Figure 7.. Rucaparib increases the efficacy of CAR T cell therapies.

A. Immunoblot analysis of β-TrCP and IFNAR1 levels in Jurkat cells (± Ruc, 1uM, 2h) and then treated with or without adenosine (Ado, 1mM) for 30 min. It is representative of 3 independent repeats with similar results. B. Volume of MC38 tumors (5×10⁵ cells/mouse, s.c.) in Ifnar1^+/+ and Ifnar1^ΔCD8 mice that were administered with Rucaparib (Ruc, 40mg/kg) or vehicle every other day from d7. Two-way ANNOVA. **P = 0.0034, ****P < 0.0001. Ifnar1^+/+ +Veh, Ifnar1^ΔCD8 +Veh, and Ifnar1^ΔCD8 +Ruc, n = 5 mice; Ifnar1^+/+ +Ruc, n = 7 mice. C. The Kaplan-Meier analysis of survival from Fig. 7B. Log-rank (Mantel-Cox) test. **P = 0.0046, *P = 0.0230. Ifnar1^+/+ +Veh, Ifnar1^ΔCD8 +Veh, and Ifnar1^ΔCD8 +Ruc, n = 5 mice; Ifnar1^+/+ +Ruc, n = 7 mice. D. Growth of hCD19-B16F10 tumors (5×10⁵ cells/mouse, s.c.) in NSG mice that were administered with WT or Parp11^−/− CD19-BBz CAR T cells (10⁶ /mouse, i.v. at d7) and Rucaparib (20mg/kg by oral gavage at d10, 12, 14) or vehicle. Two-way ANNOVA. ****P < 0.0001. n = 5 mice. E. IFNAR1 levels on Meso-BBz CAR T (±Ruc, 10μM, 72h) and treated with or without adenosine (Ado, 1mM, 24h).

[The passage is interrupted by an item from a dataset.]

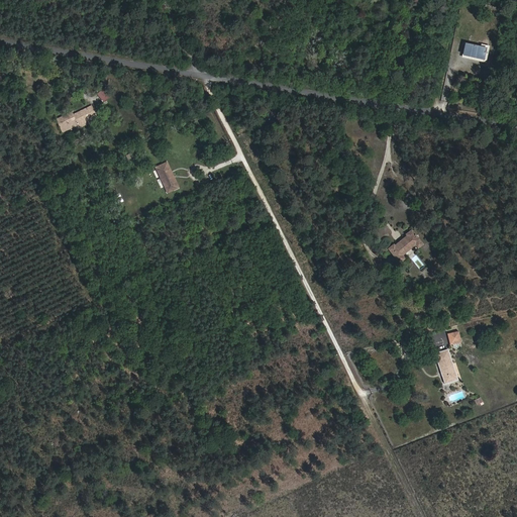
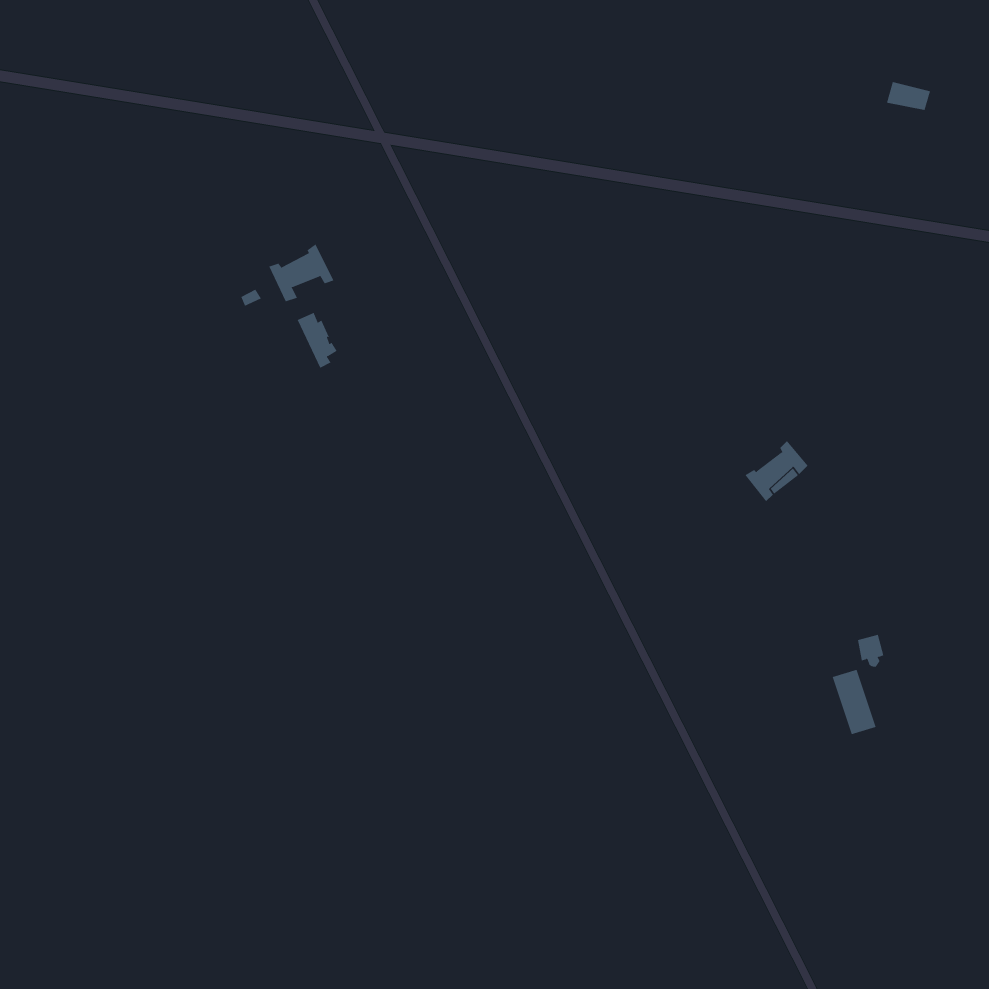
building: [56,105,96,131] -> none
building: none -> [269,244,334,302]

Two-tailed unpaired t-test. ****P < 0.0001. Veh treated with or without Ado, n = 4 independently treated cell cultures; Ruc treated with Veh, n = 6 independently treated cell cultures; Ruc treated with Ado, n = 5 independently treated cell cultures. F. Killing efficacy of human Meso-BBz CAR T (± Ruc, 10μM, 72h), then treated with adenosine (Ado, 1mM, 24h) cocultured with EM-Meso-GFP-Luc cells (E:T =10:1). One-way ANNOVA. ****P < 0.0001. n = 6 independently treated cell cultures. G. Growth of EM-Meso-GFP-Luc tumors (1×10⁶ cells/mouse, s.c.) in NSG mice that were administered with 0.5×10⁶ Meso-BBz CAR T cells (i.v) on Day 7 and Rucaparib (40mg/kg) or vehicle every other day from Day 7 for 6 times. Two-way ANNOVA. ****P < 0.0001. Control, n = 3 mice; Ruc, Meso CAR T +Veh, Meso CAR T+Ruc, n = 5 mice. H. The Kaplan-Meier analysis of survival from Fig. 7G. Log-rank (Mantel-Cox) test. **P < 0.01. Control, n = 3 mice; Ruc, Meso CAR T +Veh, Meso CAR T+Ruc, n = 5 mice.